Bryan J. DeBates, director of education for the Space Foundation and son of Chuck and Monica DeBates of Lake Benton, was named the 2014 recipient of the Frank J. Malina Astronautics Medal by the International Astronautical Federation (IAF).
DeBates said that his interest in space began in elementary school here in southwest Minnesota.
"My fifth-grade teacher, Mary Haugen, launched rockets with us," DeBates said.
When asked about receiving the award, DeBates said he was "amazed. I'm still speechless."
The award was first given to posthumously to Sharon Christa McAuliffe, the first teacher in space and one of seven crew members killed in the Space Shuttle Challenger disaster. Since then, it has been awarded to outstanding educators that promote the study of astronautics.
"When you look at all of the past winners, they are all very highly regarded aerospace professors. To be in that mix, mentioned with those names, is overwhelming. It's an amazing honor,"?he said.
His dream was to become an astronaut, so after high school in Lake Benton, DeBates joined the Air Force ROTC and attended South Dakota State University in Brookings, S.D. But being an astronaut was not in the cards for DeBates.
"My eyesight went bad, so I couldn't be a pilot," DeBates said. But in his year at SDSU, he discovered a new path. "I knew I had a gift and passion for teaching."
DeBates transferred to Northern State University in Aberdeen to study education and later joined the Space Foundation in 2006, the same year he received his master's degree in education from Regis University in Denver.
"There is no normal day-to-day here," DeBates said about his job at the Space Foundation. "We get to work with amazing teachers from around the word that are passionate about using space in their classrooms."
Currently, DeBates is focused on continuing to innovate online learning for bringing space education to classrooms across the globe. He also works on exhibits at the Space Foundation Discovery Center, including a Mars rover robotics lab and Science on a Sphere presentations and acts as a liaison between NASA astronauts and school children.
"Students come on field trips here and seeing their amazement and wonder on their faces is very rewarding," DeBates said. "This could be the key moment for a child that could make them want to be an astronaut or an engineer.
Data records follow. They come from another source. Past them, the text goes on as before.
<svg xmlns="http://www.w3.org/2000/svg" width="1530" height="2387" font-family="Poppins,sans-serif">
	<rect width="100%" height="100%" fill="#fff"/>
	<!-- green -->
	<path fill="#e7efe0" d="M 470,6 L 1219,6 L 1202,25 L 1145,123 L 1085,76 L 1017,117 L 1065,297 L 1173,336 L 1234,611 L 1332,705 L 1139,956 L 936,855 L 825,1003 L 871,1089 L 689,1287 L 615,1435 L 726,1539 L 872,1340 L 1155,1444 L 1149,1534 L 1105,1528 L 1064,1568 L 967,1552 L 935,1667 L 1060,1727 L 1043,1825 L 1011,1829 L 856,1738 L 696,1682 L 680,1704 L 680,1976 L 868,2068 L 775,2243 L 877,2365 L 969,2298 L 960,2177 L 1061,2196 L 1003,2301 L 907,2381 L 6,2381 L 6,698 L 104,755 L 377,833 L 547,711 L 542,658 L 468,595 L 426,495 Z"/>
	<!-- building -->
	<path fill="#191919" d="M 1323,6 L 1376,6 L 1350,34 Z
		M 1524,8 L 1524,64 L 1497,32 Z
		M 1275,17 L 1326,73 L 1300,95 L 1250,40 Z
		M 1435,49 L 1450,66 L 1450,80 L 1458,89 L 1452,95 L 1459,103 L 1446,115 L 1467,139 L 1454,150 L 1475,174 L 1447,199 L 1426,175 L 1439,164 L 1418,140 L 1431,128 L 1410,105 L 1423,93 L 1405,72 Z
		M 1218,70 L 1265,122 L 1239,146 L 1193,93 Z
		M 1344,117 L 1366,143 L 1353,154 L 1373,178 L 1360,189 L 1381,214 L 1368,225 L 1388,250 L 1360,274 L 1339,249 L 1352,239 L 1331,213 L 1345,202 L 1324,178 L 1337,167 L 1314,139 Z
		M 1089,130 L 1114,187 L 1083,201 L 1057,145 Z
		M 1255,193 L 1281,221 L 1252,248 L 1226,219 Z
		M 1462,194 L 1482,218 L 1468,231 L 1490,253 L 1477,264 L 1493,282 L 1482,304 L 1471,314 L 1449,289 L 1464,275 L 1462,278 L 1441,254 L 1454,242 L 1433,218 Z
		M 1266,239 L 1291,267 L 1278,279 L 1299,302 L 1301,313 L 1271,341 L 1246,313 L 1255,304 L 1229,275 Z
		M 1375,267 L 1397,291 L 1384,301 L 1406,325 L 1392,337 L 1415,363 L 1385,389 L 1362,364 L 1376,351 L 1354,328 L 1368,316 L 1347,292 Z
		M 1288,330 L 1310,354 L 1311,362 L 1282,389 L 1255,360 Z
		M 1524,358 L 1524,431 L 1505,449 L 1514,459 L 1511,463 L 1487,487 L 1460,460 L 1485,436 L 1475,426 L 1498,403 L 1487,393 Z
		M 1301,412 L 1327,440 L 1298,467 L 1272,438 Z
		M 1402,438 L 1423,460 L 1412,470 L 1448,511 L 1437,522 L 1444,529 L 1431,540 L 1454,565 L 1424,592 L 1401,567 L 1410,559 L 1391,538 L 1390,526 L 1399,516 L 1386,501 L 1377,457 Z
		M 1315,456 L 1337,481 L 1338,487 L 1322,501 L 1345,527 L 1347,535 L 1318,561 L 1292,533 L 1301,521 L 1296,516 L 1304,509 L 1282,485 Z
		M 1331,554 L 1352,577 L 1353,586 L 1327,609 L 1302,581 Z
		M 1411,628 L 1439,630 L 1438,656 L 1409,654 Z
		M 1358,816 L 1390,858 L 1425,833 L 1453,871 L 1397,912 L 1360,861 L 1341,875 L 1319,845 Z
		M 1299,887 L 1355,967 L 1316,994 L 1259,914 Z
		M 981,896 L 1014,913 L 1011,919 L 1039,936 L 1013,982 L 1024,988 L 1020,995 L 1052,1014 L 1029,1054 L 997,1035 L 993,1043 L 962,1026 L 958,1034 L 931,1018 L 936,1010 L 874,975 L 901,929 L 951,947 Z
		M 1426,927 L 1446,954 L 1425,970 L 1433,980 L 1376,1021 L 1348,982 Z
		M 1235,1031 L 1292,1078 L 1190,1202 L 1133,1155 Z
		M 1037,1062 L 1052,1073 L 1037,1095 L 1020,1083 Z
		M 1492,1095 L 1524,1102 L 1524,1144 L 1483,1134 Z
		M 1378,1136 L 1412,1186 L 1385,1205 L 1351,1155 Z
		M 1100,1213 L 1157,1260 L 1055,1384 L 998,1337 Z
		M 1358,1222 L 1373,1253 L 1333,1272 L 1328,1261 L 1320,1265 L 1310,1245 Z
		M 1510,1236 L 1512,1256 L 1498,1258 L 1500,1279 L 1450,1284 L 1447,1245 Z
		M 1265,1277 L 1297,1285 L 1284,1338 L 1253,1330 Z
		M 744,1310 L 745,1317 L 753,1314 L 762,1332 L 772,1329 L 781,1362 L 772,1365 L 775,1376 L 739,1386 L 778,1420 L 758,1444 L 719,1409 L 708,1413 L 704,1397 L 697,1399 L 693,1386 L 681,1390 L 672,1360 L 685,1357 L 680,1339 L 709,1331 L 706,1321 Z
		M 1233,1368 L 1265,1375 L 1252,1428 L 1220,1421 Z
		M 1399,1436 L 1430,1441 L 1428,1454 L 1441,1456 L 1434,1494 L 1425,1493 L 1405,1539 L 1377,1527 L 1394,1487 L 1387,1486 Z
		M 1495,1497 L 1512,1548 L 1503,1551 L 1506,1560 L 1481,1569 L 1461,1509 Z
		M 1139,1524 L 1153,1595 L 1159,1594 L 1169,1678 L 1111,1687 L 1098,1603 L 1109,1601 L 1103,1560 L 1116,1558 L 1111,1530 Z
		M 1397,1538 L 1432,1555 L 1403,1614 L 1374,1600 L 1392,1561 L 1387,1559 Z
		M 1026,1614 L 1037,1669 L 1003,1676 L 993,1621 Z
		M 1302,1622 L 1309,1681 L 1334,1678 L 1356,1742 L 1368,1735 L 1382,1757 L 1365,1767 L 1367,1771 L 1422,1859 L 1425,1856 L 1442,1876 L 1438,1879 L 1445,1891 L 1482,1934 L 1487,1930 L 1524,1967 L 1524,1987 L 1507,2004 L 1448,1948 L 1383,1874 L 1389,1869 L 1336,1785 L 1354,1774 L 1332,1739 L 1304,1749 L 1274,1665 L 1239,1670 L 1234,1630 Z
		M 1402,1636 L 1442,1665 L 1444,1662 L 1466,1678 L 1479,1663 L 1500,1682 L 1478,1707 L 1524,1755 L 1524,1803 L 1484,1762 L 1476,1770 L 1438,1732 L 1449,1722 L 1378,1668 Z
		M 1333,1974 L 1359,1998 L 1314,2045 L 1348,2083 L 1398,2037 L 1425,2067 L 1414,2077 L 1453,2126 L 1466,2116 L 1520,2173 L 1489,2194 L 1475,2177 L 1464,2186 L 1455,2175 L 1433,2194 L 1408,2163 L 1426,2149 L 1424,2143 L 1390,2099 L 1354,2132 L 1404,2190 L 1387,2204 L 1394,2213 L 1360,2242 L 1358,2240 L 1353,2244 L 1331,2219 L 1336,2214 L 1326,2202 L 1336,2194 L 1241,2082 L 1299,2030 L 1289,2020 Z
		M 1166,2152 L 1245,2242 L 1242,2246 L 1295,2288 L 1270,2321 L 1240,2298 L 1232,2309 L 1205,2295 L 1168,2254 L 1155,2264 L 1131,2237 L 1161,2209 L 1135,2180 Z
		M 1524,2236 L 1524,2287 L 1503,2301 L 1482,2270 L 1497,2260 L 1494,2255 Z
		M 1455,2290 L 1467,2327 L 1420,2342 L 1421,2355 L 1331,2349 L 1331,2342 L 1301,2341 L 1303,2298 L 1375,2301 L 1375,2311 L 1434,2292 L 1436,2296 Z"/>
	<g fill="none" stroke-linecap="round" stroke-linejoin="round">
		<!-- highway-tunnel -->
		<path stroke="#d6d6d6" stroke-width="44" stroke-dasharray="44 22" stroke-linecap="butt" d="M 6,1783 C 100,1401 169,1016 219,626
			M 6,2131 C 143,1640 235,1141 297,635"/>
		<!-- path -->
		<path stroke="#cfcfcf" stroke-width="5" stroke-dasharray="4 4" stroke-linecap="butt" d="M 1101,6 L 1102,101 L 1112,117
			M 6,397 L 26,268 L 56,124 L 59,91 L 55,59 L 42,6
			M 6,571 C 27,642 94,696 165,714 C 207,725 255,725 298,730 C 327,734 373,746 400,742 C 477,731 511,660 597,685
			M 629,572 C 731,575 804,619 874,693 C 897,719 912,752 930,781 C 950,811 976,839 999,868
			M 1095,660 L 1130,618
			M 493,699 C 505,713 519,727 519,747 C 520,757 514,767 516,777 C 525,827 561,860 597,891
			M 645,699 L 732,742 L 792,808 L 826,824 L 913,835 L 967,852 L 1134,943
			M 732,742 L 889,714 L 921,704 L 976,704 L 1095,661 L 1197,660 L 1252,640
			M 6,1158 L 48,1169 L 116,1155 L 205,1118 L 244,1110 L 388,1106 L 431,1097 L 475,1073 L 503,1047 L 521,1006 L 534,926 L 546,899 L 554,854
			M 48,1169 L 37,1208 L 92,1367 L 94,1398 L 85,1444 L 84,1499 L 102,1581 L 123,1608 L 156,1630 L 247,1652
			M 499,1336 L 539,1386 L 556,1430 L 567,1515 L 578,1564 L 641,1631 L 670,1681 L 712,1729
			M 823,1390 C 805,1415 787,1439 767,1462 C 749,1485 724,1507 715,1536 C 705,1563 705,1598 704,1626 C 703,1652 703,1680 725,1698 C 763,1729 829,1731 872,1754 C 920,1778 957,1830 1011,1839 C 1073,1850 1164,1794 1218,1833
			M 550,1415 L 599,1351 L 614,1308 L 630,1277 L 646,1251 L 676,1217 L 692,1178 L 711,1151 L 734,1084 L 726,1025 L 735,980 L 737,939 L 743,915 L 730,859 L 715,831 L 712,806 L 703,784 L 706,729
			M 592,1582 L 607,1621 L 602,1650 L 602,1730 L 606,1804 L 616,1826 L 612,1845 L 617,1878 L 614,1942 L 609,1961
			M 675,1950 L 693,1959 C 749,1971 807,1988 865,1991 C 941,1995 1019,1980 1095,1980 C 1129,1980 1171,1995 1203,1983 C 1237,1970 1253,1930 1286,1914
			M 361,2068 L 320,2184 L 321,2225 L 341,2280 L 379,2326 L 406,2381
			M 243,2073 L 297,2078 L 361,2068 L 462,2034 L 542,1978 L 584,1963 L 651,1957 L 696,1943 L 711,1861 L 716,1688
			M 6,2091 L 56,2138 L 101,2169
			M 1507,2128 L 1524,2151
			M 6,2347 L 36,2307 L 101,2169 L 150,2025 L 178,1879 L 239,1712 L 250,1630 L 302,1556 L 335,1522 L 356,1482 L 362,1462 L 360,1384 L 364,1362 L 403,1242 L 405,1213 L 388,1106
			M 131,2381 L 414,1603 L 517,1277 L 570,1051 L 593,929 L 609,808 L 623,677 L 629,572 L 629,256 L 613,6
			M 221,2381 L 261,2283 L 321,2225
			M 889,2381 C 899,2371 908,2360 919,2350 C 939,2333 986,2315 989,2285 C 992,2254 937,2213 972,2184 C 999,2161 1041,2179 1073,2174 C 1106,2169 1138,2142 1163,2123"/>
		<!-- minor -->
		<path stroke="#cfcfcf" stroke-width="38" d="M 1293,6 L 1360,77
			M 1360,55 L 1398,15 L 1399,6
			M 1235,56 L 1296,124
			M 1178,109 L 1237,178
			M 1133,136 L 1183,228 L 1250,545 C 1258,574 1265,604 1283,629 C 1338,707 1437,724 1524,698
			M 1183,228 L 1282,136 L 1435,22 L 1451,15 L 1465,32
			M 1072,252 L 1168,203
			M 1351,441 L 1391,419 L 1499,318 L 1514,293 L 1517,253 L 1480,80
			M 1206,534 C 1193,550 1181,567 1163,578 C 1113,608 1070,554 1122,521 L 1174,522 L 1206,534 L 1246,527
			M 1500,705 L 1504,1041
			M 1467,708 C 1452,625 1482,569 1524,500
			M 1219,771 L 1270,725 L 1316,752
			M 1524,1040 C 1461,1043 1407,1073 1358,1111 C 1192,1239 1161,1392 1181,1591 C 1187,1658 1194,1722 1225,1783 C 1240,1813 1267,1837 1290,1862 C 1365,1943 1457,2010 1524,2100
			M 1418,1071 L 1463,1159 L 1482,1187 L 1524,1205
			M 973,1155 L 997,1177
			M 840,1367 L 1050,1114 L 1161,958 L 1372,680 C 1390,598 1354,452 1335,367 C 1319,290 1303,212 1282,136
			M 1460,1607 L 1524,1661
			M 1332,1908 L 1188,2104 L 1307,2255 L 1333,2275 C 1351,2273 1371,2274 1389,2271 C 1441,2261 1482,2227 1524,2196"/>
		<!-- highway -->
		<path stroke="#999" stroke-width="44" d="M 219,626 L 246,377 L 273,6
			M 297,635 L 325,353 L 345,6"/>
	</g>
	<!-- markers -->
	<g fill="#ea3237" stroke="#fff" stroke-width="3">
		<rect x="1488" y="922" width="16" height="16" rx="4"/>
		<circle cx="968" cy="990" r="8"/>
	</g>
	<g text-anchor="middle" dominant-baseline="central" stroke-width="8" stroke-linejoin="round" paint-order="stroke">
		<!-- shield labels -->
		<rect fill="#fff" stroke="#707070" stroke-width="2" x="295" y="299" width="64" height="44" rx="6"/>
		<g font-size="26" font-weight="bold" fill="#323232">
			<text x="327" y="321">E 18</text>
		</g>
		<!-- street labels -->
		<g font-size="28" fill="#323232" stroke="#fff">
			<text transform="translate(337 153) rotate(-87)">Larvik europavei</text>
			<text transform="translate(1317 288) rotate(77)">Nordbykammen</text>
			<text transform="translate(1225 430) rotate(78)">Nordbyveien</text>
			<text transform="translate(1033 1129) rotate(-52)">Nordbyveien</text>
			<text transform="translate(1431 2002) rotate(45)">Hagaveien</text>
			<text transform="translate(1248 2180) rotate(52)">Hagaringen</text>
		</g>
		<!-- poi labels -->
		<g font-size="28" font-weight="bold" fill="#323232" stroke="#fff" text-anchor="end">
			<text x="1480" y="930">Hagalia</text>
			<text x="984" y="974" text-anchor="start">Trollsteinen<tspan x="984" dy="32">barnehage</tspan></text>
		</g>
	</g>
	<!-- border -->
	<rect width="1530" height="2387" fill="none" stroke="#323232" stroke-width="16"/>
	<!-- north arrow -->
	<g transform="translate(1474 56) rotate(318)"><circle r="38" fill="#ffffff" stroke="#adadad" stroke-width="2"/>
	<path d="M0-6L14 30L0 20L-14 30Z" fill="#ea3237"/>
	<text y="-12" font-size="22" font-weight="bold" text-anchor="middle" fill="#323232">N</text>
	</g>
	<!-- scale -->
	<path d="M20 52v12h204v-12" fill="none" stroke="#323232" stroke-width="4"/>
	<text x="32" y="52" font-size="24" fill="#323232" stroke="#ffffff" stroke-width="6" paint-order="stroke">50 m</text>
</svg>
We get to see that on a daily basis and it's very fulfilling."
DeBates will get to travel to Toronto for the International Astronautical Federation Conference in September, where he will be a keynote speaker and receive his award.
Even though he didn't get to become an astronaut, DeBates is more than happy with the direction his life took.
"I've probably done more space stuff as a teacher than I ever would have as a pilot," he said.
When asked what advice he would give to kids back home that are interested in astronautics, DeBates said "I know a lot of people say it but don't give up on your dreams. Anybody from anywhere can follow and achieve their dreams. Just know that your dreams may take you on a different path."